Mistrust: For generations, the exploitation of the Black body as well as the pathologizing of the Black experience has contributed to a significant mistrust of medical professionals. Stories of medical tests and procedures, such as the Tuskegee experiment, being conducted on Black people have been passed down through the generations communicating a lack of value for Black life, health and healing. Additionally, ever since the first African stepped foot on American soil, Black individuals have fought to thrive and not just survive the atrocities of slavery, second class citizenship, and legal discrimination. However, at every turn, those Black individuals who have fought for freedom and equality have had their experience reduced to an abnormality that has been quantified in diagnoses such as Drapetomania (unrealistic desire to be free) and Protest Psychosis (unrealistic desire to be equal).

Lack of professionals of color: When individuals are experiencing issues related to mistrust, seeing someone that looks like you in the profession can serve as a bridge towards a trusting relationship. However, Black people are significantly underrepresented in the mental health field. For example, in the field of psychology less than 5% of psychologist are Black. The process of therapy requires individuals to exist in a space of ongoing vulnerability. However, Black people are less likely to inhabit this space if the therapist in the room is a reflection of racial oppression and is unaware of their complicity in the system.
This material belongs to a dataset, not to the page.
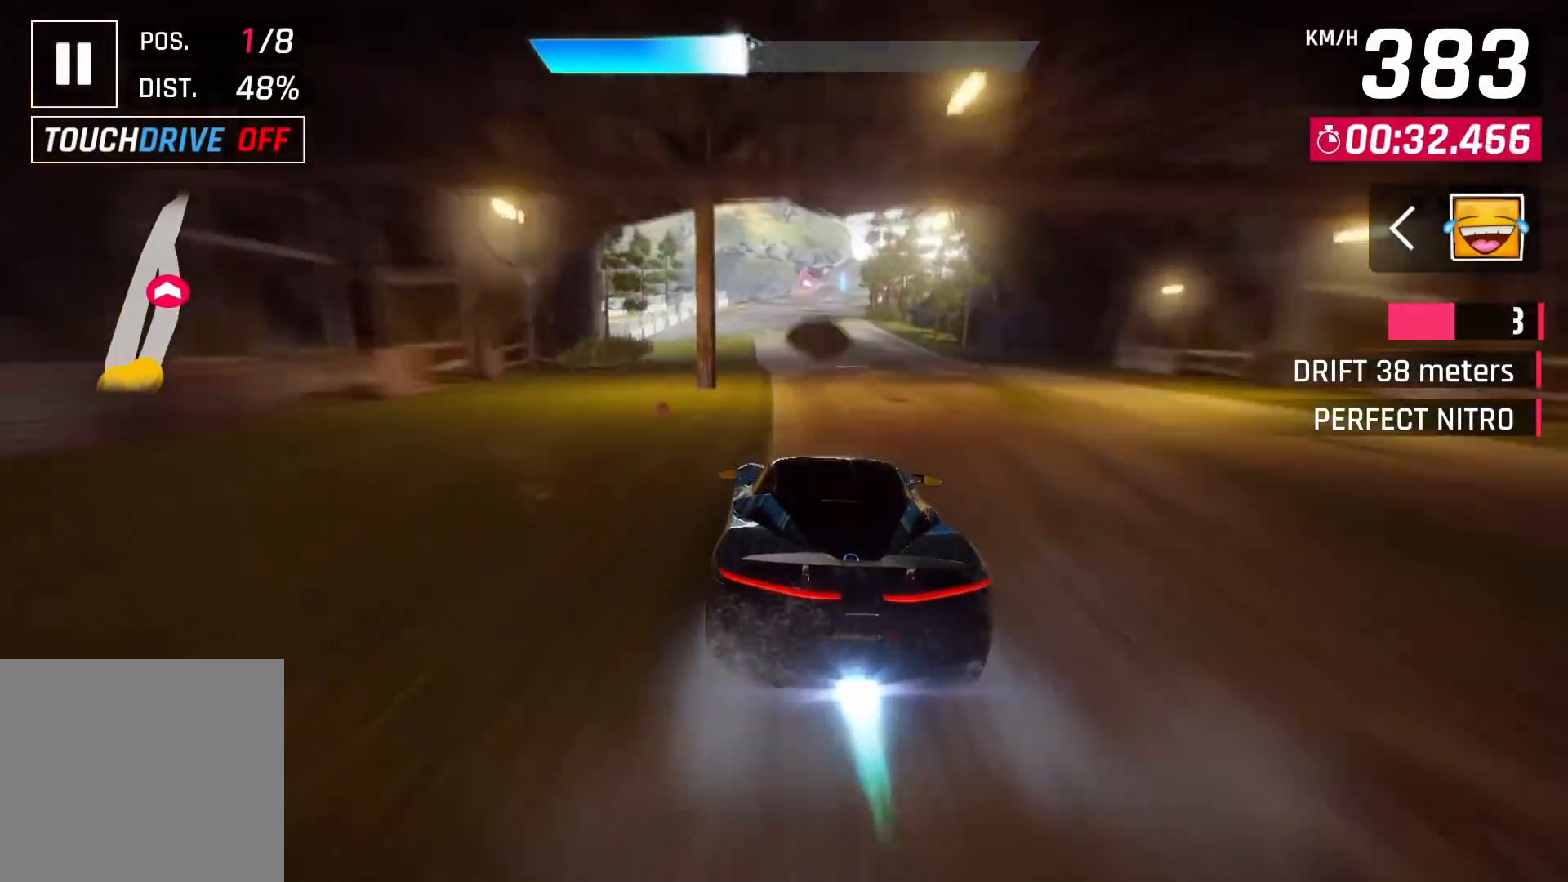
{"buttons": [], "left_stick": "center", "right_stick": "center", "events": []}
Limited Access: Due to the transition of many mental health professionals to private pay practices, many Black individuals are priced out of mental health services. Instead, these individuals are forced to navigate large mental health systems with potentially long waits for services or seek temporary help via emergency services. This experience leaves Black individuals in a bind where they can’t afford quality services with a clinician who has potentially fewer clients and a faster turnaround time in a private practice. Instead, they must settle for less frequent care with a clinician who has a considerably higher case load in a larger mental health system. Black people who are already mistrustful of the system and observe a lack of professionals that look like them are further frustrated by an inaccessible system as they attempt to seek the services they need.   

Fear of Mis-diagnosis: There is power in mental health diagnoses. These diagnoses can open doors to much needed services and deeper understanding. However, the diagnoses can also close doors and increase stigma. For Black people, receiving a mental health diagnosis can compound the stigma already associated with the Black experience. Furthermore, mental health professionals are not immune from the negative narratives associated with Black people. Terms such as the “angry Black woman,” “scary Black man” or “defiant Black child” influence the way mental health professionals view and understand mental health issues facing Black people.

Concerns about confidentiality: The mystery that surrounds the process of therapy as well as the inherent mistrust that many Black people have about therapy create a space where individuals are unsure of how their narratives are received and recorded. By law, mental health professionals have one of the highest standards for protecting information shared during therapy. However, this fact is often not communicated well and leaves individuals to figure out for themselves the difference between talking with a friend (where the limits of confidentiality are based on the strength of the relationship) and talking with a therapist (where the limits of confidentiality are based on legal mandates).